* INSTRUCTIONS FOR THE TASK: Answer with one number: the count of lines in the listing below that hold the word "Капуста".

* SOURCE RECORDS:
○ ○ ○

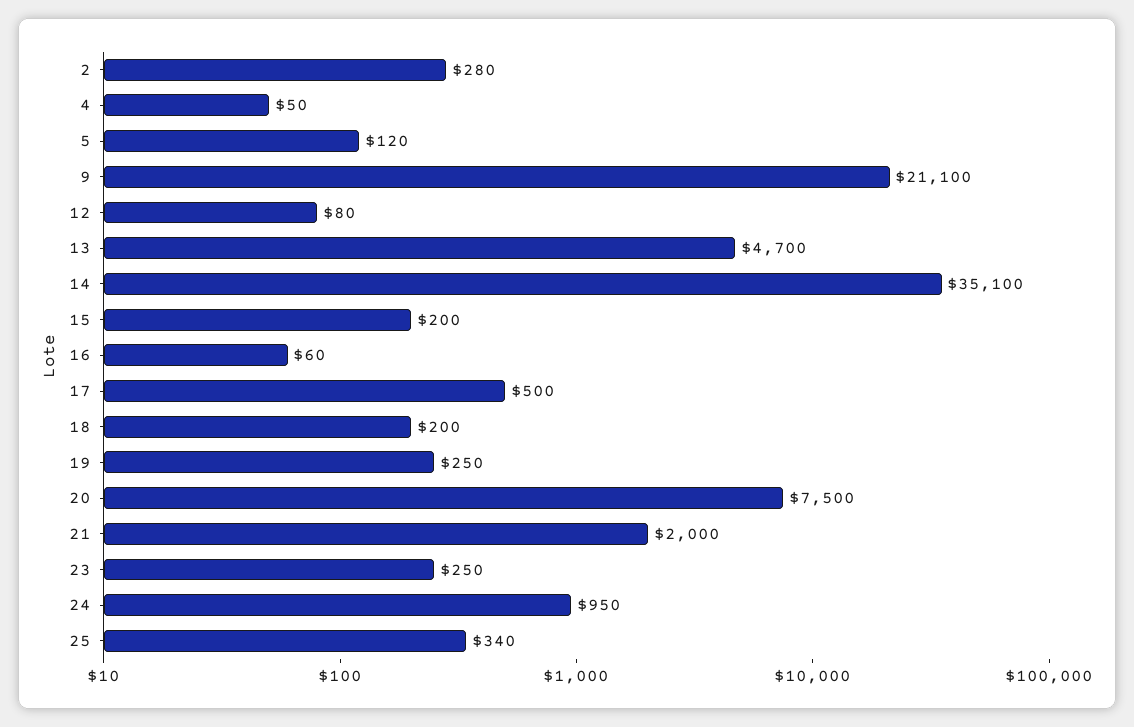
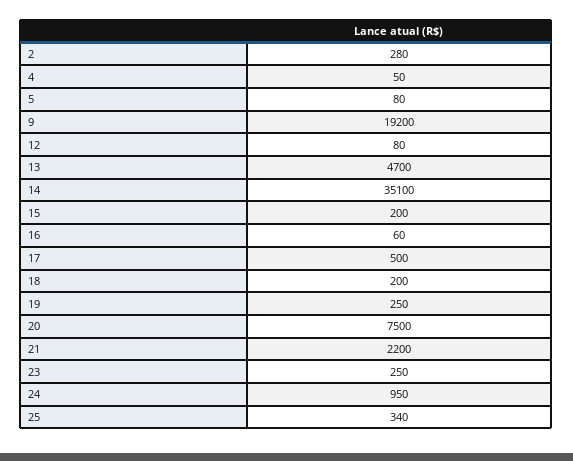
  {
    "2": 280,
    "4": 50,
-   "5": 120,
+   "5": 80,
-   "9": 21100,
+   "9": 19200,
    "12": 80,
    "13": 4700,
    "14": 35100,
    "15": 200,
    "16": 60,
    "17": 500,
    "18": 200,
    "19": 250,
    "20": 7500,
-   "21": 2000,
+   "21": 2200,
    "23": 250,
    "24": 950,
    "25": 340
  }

○ ○ ○

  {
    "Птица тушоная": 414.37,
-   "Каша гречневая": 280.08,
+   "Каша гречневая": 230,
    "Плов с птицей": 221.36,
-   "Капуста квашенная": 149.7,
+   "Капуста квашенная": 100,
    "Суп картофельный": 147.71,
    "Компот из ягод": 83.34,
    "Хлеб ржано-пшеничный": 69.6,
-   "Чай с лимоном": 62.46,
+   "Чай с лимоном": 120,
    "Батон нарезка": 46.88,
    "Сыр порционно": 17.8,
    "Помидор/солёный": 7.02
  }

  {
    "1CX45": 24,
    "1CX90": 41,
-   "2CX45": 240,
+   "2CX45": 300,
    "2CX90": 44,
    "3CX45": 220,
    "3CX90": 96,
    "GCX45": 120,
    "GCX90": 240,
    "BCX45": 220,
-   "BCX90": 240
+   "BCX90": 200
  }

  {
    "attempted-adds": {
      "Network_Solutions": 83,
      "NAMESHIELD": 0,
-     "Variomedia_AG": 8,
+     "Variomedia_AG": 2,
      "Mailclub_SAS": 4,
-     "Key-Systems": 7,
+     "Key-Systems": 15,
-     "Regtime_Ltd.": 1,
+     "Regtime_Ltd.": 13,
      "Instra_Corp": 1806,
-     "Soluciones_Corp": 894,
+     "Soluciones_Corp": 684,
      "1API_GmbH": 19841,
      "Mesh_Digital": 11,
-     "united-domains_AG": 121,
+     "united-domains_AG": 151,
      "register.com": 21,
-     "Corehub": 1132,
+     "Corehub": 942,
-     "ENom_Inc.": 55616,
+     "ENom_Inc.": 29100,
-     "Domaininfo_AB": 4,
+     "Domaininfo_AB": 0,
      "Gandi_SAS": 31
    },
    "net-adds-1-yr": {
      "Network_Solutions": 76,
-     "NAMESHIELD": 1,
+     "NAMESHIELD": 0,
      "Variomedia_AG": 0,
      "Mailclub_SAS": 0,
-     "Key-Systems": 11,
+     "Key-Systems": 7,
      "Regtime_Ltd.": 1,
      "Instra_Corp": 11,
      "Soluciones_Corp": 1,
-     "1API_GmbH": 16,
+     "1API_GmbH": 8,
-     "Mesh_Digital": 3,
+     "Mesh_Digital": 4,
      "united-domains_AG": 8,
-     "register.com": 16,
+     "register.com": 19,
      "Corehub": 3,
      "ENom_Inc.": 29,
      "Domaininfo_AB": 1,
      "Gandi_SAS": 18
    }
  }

○ ○ ○

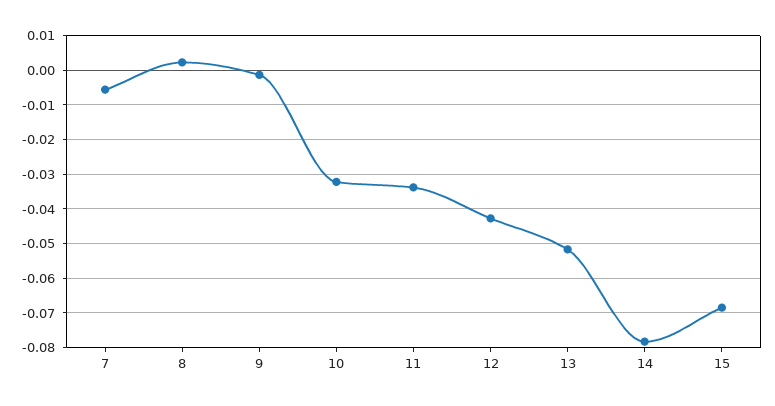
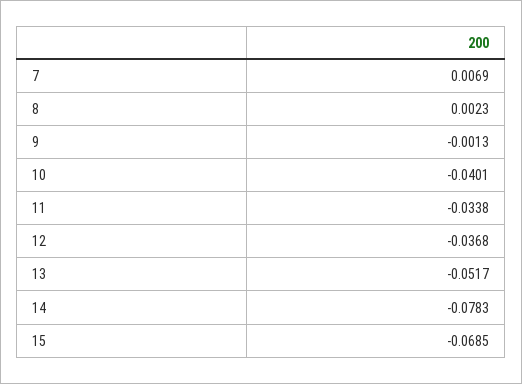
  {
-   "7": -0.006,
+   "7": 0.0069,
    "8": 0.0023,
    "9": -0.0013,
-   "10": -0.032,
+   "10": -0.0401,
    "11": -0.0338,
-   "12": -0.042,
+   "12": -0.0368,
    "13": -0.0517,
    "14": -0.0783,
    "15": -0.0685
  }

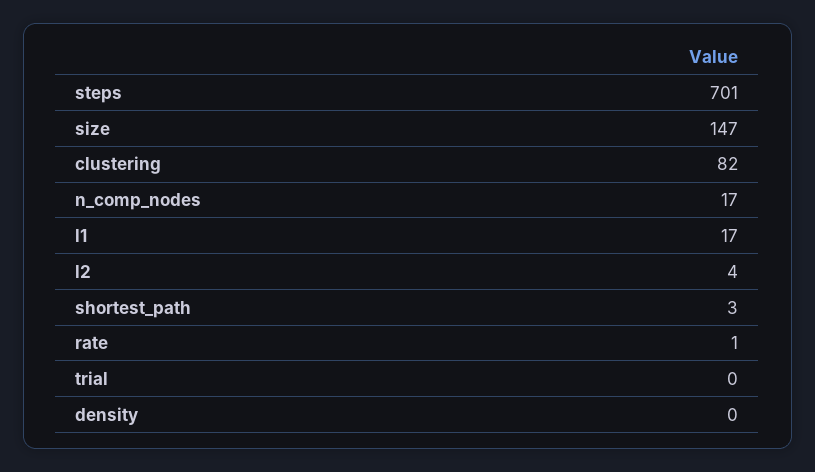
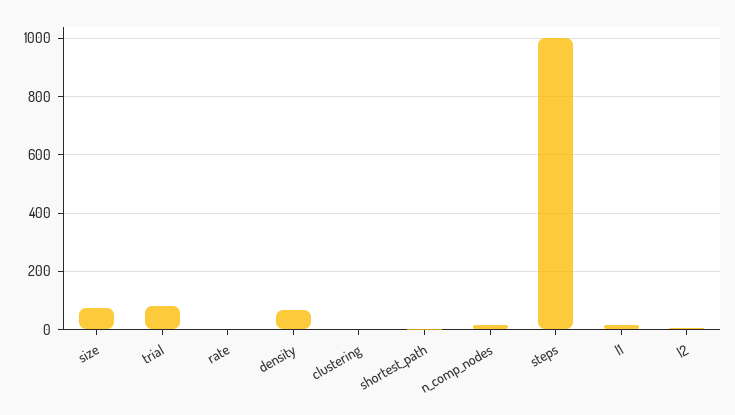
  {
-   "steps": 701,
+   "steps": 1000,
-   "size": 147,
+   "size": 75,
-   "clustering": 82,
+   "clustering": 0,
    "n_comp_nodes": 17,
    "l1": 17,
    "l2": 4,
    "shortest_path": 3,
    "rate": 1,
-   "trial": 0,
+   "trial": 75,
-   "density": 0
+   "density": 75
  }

○ ○ ○

* YOUR RESPONSE: 2